Published online by Cambridge University Press: 29 August 2025
The foregoing discussion brings us to matters directly germane to the narrative sources at hand, genres which will be considered briefly in the paragraphs to follow. The discussions above related to the literary domains of prophetic biography, and to Paleo-Muslim material more broadly conceived, namely ḥadīth, sīra, Qur’ānic asbāb al-nuzūl, all of which material appears in historical compilations, but all needing to be considered as specific genres. These separate but intersecting genres do not represent exactly the same material, although larger works within these domains contain essentially the same range of material, as indicated above, stabilised around AH 100, with a fairly secure chronological emplotment – the other sources, the Qur’ānic, Umayyad and ‘Abbāsid antiquarianism, and poetry will be treated separately below. In almost all cases, the question of lines of authentication is encountered, in somewhat different forms and with different kinds of histories of transmission, but with similar questions regarding authenticity and veracity.
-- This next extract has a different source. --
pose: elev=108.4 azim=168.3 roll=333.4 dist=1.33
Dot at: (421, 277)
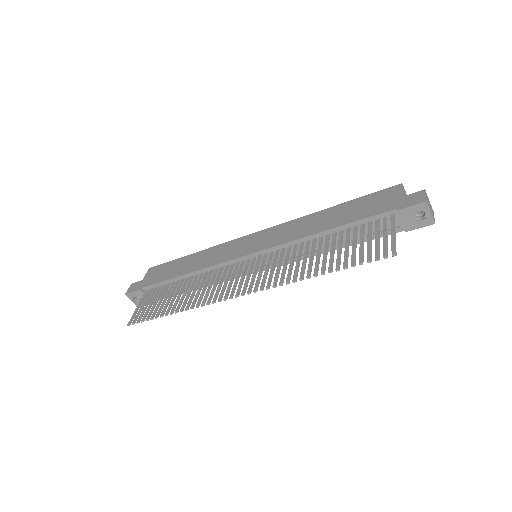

Some topical clusters, for instance those relating to the Satanic Verses, do not form part of ḥadīth transmission at all, and the argument has been made that exegetical and historical narratives are distinct from those treating of legal matters, unfortunately without broad assent.
The point that although there are indeed formal and substantive connections between historical and ḥadīth narratives, they are nevertheless deployed to different purposes and therefore subject to different forms of patterning, is a crucial one and has been in circulation for a long time now. Moreover, it has long been recognised that prophetic biography is quite distinct from exegesis. Yet the scepticism of recent vintage has insisted that such biographies were essentially exegetical exercises, without discriminating between genres or between the various components of biography; this exegetising motif has recently been extended to biographical materials emanating from the ayyām, and specifically, the biography of Imru’ al-Qays, where material that might well be taken to be legendary is taken for a general description of all material that is extant. Such discrimination would reveal that if an exegetical function in prophetic biography did in fact exist, it will have been confined largely to the mubtada’, narratives that related Muḥammad to earlier prophecy in the context of a salvation history.